What you should do — Retype, word for word, the part of the RetroBIOS tools page that opens with the words containing "Verification modes per" and closes with "any hash (MD5/SHA1/CRC32)".

[Begin Passage provided]

Skip to content

Tools - RetroBIOS

All tools are Python scripts in scripts/. Single dependency: pyyaml.

Pipeline

Run everything in sequence:

python scripts/pipeline.py --offline              # DB + verify + packs + manifests + integrity + readme + site
python scripts/pipeline.py --offline --skip-packs  # DB + verify + readme + site
python scripts/pipeline.py --offline --skip-docs   # skip readme + site generation
python scripts/pipeline.py --offline --target switch  # filter by hardware target
python scripts/pipeline.py --offline --with-truth  # include truth generation + diff
python scripts/pipeline.py --offline --with-export # include native format export
python scripts/pipeline.py --check-buildbot        # check buildbot data freshness

Pipeline steps:

Step Description Skipped by
1/8 Generate database -
2/8 Refresh data directories --offline
2a Refresh MAME BIOS hashes --offline
2a2 Refresh FBNeo BIOS hashes --offline
2b Check buildbot staleness only with --check-buildbot
2c Generate truth YAMLs only with --with-truth / --with-export
2d Diff truth vs scraped only with --with-truth / --with-export
2e Export native formats only with --with-export
3/8 Verify all platforms -
4/8 Generate packs --skip-packs
4b Generate install manifests --skip-packs
4c Generate target manifests --skip-packs
5/8 Consistency check if verify or pack skipped
6/8 Pack integrity (extract + hash) --skip-packs
7/8 Generate README --skip-docs
8/8 Generate site --skip-docs

Individual tools

generate_db.py

Scan bios/ and build database.json with multi-indexed lookups. Large files in .gitignore are preserved from the existing database and downloaded from GitHub release assets if not cached locally.

python scripts/generate_db.py --force --bios-dir bios --output database.json

verify.py

Check BIOS coverage for each platform using its native verification mode.

python scripts/verify.py --all                     # all platforms
python scripts/verify.py --platform batocera       # single platform
python scripts/verify.py --platform retroarch --verbose  # with ground truth details
python scripts/verify.py --emulator dolphin        # single emulator
python scripts/verify.py --emulator dolphin --standalone  # standalone mode only
python scripts/verify.py --system atari-lynx       # single system
python scripts/verify.py --platform retroarch --target switch  # filter by hardware
python scripts/verify.py --list-emulators          # list all emulators
python scripts/verify.py --list-systems            # list all systems
python scripts/verify.py --platform retroarch --list-targets  # list available targets

Verification modes per platform:

Platform Mode Logic
RetroArch, Lakka, RetroPie existence file present = OK
Batocera, RetroBat md5 MD5 hash match
Recalbox md5 MD5 multi-hash, 3 severity levels
EmuDeck md5 MD5 whitelist per system
RetroDECK md5 MD5 per file via component manifests
RomM md5 size + any hash (MD5/SHA1/CRC32)

[End Passage provided]
[Begin Data supplied]

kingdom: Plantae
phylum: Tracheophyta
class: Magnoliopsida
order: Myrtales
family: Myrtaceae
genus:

[End Data supplied]

Correct response —
Verification modes per platform:

Platform Mode Logic
RetroArch, Lakka, RetroPie existence file present = OK
Batocera, RetroBat md5 MD5 hash match
Recalbox md5 MD5 multi-hash, 3 severity levels
EmuDeck md5 MD5 whitelist per system
RetroDECK md5 MD5 per file via component manifests
RomM md5 size + any hash (MD5/SHA1/CRC32)